「今年も利益が出ませんでしたね。もっと売り上げを上げろとは言いません。でも、原価やコストはコントロールできるはずです。来年こそは利益を出してください」。銀行の支店長からこう言われました。
「はい、分かりました」と答えたものの、1人で決算書を眺めながら途方に暮れているお宿の経営者がいます。
支店長の指摘はさらに続きました。「原価率が月ごとに大きくばらついています。人件費、エネルギーコスト、支払手数料が足を引っ張っているようですね。物価上昇は理解できますが、それを理由に来年も赤字見込みというわけにはいきませんよ」。
確かにその通りです。でも、銀行は問題点の指摘はしてくれますが、具体的な解決策までは教えてくれません。「経営するのはあなたです。自分で考えて実行してください」です。
そこで経営者は改めて決算書や試算表を何度も見返してみました。さらに総勘定元帳や補助元帳まで引っ張り出して、いつ何にいくら支払ったのかを時系列で確認しました。確かに支出の流れは見えてきました。でも、それが妥当なのかどうか、判断がつきません。ただ数字を深掘りするだけでは、根本的な解決には至らないのです。
では、どうすればいいのでしょうか? 他人事ではありませんよね。
そもそも、今ある支出は全て、過去のあなたが「必要だ」と判断して決めたものです。最近始めたものもあれば、何年も前から続いているものもあります。中には、内容をよく覚えていないものや、なぜ始めたのか説明がつかないものもあるかもしれません。だからこそ、支出の一つ一つに「プロフィール」を作ってみましょう。
具体的には、各支出について次の項目を明文化していきます。箇条書きで構いません。
・この支出は何のためのものか?
・何をすることで、どんな効果を生み出すのか?
・どのような条件で支払っているのか?
・金額はいくらか?
・いつから始まったのか?
・単発の支出か、継続的な支出か?
これを全ての支出について作成します。これがあなたのお宿の「支出プロフィール一覧表」です。
「これは今後も継続すべきか、もっと増やすべきか、減らすべきか、それとも廃止すべきか?」
こうした意思決定をする際、この一覧表を判断材料にしてみましょう。一つずつ作り上げるのにはある程度時間がかかります。でも作り続ける過程で、全ての支出の中身がはっきりと見えてきます。いわば支出の棚卸しです。
経営における意思決定には、明確な判断基準が必要です。でも、その基準がなければ、作ればいいのです。支出プロフィールは、まさにその判断基準を作り上げる作業です。
決算書の数字は結果です。でも、その結果を作り出しているのは、日々の一つ一つの支出です。その支出の意味を「見える化」することで、初めてコントロールが可能になります。

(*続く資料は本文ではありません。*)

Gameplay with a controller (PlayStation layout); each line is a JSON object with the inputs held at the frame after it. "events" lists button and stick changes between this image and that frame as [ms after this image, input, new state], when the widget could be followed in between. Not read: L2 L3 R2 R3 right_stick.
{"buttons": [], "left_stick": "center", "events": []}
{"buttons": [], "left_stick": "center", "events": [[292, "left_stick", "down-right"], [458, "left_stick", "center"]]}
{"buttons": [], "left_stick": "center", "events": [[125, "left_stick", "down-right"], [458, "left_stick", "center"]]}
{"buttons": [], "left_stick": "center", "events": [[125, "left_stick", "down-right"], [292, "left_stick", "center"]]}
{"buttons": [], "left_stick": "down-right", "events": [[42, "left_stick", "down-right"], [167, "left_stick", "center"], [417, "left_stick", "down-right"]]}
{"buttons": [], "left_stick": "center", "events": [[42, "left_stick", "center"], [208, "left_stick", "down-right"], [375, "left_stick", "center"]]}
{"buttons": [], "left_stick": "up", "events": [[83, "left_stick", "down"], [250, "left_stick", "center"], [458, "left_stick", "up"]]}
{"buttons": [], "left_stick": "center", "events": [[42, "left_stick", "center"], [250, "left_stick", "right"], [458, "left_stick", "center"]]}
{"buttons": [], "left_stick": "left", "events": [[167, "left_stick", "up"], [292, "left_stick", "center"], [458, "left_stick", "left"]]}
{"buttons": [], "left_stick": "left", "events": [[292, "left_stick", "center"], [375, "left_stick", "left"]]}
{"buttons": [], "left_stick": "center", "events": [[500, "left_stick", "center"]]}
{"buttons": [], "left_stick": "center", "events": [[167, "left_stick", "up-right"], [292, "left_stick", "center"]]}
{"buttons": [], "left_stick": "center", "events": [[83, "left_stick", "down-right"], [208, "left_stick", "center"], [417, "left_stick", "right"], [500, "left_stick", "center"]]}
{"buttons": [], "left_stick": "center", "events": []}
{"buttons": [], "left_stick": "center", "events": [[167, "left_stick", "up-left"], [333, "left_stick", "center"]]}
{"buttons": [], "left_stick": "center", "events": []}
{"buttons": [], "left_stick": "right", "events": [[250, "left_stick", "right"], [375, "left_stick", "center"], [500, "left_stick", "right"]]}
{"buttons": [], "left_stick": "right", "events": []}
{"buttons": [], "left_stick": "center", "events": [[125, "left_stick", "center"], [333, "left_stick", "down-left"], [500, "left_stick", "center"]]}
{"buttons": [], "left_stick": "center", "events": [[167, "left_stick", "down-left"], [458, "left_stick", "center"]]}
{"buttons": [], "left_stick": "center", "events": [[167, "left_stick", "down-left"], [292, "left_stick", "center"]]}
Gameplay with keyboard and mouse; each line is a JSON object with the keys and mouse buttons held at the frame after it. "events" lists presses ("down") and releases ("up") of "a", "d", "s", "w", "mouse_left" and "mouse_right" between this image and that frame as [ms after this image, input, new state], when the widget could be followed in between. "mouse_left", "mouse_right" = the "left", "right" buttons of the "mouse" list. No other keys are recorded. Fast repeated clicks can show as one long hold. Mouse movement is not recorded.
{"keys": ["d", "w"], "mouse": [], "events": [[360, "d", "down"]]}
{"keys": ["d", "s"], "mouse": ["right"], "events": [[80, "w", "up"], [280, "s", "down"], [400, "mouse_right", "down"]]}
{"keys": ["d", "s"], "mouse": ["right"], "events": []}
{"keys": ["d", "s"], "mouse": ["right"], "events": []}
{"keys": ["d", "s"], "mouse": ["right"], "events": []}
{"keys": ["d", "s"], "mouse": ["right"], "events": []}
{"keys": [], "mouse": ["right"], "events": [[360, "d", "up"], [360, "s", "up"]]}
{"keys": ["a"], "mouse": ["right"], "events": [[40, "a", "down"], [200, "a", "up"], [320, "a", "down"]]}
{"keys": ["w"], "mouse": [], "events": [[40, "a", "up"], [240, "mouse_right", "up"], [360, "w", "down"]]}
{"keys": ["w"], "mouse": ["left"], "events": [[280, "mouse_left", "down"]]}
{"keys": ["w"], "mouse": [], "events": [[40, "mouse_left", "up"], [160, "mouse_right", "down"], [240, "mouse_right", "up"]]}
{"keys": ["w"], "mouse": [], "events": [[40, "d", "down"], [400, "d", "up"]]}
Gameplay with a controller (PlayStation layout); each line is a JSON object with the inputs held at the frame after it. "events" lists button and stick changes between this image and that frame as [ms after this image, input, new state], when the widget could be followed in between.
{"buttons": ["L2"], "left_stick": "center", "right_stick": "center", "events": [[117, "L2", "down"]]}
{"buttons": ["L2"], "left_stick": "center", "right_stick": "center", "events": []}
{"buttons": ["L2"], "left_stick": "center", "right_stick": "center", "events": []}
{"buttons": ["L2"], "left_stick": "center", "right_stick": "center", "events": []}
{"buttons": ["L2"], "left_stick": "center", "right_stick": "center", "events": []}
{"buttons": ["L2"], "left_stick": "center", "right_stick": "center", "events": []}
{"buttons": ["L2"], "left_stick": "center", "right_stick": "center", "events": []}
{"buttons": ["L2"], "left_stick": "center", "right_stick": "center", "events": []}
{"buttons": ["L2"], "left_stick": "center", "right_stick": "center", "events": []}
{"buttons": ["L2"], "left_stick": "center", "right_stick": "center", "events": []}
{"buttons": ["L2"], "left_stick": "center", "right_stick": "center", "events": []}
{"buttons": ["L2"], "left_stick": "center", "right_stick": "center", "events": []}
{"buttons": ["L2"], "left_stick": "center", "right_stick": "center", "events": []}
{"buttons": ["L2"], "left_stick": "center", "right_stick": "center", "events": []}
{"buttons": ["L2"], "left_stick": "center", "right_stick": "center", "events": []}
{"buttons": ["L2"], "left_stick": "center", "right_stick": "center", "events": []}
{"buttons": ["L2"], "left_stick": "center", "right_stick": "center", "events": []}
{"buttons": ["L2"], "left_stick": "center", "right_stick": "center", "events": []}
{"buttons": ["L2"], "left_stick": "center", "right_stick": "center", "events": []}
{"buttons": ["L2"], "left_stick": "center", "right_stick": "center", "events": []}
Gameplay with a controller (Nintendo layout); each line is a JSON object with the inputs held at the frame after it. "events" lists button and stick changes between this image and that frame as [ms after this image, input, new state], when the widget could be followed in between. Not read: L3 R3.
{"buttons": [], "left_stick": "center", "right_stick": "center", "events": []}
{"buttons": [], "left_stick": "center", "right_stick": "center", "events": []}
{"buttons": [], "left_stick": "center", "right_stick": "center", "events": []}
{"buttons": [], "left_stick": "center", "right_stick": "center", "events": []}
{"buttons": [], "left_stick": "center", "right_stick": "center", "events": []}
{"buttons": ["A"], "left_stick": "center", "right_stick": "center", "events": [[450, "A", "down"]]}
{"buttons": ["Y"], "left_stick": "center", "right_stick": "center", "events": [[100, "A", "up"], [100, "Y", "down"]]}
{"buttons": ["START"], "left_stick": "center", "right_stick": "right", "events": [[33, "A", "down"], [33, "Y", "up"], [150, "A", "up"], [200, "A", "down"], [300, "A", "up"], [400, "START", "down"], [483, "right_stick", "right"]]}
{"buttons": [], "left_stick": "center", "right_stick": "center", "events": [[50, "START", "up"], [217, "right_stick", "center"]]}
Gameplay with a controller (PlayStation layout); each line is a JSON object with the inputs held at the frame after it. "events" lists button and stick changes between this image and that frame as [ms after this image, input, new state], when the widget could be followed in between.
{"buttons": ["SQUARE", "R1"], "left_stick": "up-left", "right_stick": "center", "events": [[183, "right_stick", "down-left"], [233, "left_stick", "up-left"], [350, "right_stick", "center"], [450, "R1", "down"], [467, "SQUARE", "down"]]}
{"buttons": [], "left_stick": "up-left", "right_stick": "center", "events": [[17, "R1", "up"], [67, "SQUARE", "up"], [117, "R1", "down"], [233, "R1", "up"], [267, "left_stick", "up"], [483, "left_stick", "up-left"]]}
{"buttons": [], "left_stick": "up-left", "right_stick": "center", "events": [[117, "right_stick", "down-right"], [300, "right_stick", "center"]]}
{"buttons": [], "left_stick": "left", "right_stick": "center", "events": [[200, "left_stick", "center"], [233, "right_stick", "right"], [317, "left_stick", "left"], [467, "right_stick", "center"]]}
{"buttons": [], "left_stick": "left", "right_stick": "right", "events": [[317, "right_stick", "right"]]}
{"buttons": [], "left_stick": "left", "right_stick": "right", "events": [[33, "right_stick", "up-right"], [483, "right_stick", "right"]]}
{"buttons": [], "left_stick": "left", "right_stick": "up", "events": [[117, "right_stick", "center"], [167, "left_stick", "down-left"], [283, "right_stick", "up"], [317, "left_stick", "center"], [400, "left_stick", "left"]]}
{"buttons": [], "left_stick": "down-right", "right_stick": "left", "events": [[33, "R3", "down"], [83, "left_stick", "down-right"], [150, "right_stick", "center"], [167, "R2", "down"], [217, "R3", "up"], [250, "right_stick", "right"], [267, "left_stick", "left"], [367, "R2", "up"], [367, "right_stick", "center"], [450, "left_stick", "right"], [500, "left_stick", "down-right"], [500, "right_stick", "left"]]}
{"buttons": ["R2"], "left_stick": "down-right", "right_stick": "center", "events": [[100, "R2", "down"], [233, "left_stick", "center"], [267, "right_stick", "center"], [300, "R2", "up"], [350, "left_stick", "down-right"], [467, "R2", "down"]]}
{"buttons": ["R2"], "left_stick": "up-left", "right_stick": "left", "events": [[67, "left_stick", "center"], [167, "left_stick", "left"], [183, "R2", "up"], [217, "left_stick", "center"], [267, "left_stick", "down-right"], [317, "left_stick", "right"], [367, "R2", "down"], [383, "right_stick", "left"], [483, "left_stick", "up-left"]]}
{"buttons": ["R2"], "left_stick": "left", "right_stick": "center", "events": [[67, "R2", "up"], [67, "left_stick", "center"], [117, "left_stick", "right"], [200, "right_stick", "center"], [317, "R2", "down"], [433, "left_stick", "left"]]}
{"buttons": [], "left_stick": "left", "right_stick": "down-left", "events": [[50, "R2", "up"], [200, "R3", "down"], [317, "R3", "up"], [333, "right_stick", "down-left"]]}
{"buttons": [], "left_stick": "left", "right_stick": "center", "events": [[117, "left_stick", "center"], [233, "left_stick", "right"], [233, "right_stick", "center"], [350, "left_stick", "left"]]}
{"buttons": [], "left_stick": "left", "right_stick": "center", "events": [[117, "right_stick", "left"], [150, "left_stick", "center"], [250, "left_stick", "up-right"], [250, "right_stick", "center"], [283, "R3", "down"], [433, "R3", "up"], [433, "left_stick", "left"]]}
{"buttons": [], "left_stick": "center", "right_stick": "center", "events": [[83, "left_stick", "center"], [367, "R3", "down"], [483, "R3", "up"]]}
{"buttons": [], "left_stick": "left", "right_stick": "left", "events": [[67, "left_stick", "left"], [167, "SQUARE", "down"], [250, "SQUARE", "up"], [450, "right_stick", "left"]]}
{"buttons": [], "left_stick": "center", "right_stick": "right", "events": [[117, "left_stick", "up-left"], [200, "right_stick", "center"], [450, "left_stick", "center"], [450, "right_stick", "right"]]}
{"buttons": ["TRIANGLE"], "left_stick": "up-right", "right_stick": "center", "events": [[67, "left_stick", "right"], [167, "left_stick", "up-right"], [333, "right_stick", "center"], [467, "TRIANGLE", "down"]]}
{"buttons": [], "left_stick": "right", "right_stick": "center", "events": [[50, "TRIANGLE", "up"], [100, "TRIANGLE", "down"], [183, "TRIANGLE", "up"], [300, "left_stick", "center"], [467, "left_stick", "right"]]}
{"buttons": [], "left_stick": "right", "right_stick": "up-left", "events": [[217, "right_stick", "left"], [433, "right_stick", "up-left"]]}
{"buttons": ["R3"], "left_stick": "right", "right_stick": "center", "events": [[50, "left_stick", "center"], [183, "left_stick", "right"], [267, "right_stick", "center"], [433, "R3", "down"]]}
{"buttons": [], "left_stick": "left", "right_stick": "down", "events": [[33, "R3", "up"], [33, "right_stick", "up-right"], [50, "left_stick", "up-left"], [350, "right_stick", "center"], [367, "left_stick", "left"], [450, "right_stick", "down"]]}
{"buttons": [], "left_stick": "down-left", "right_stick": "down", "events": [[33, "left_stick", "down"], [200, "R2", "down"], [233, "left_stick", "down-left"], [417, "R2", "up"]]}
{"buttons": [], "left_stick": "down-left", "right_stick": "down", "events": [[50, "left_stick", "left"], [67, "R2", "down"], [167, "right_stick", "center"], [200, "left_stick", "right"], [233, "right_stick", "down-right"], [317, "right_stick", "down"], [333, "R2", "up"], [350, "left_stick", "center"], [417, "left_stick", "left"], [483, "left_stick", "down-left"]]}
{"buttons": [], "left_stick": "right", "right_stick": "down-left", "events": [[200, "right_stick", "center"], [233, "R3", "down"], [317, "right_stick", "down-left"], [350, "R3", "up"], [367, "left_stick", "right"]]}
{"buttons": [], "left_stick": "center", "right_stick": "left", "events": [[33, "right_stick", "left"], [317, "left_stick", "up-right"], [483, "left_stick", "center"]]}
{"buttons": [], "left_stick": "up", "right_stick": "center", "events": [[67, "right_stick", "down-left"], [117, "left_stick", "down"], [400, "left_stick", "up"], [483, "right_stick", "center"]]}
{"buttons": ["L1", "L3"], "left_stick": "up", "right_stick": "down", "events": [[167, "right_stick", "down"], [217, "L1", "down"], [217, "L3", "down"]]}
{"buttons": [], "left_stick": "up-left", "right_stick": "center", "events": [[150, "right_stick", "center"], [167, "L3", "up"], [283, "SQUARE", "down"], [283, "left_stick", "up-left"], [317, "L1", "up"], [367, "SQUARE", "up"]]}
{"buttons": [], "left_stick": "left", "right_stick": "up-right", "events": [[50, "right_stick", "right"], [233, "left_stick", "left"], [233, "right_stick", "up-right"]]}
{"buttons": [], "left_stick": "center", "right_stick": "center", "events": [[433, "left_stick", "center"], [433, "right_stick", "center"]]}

コストの見直しを行う上で、大部分の経営者は決算書や試算表しか見ていません。それは結果だけをみて、中身や過程を見ずに大切な判断を下すことになります。
銀行の支店長の言葉に答えるために、まずはこの「支出プロフィール」作りから始めてみませんか? きっと、あなたのお宿の経営が変わるきっかけになるはずです。
失敗の法則その74
コストの見直しを行うとき、決算書や試算表の勘定科目の数字のみで、内容を決めてしまう。
その結果、最適な見直しかどうかが判断できずに、見切り発車となってしまう。
そこで、支出のプロフィールを作り、内容の可視化をすることで、見直しの判断基準を作ろう。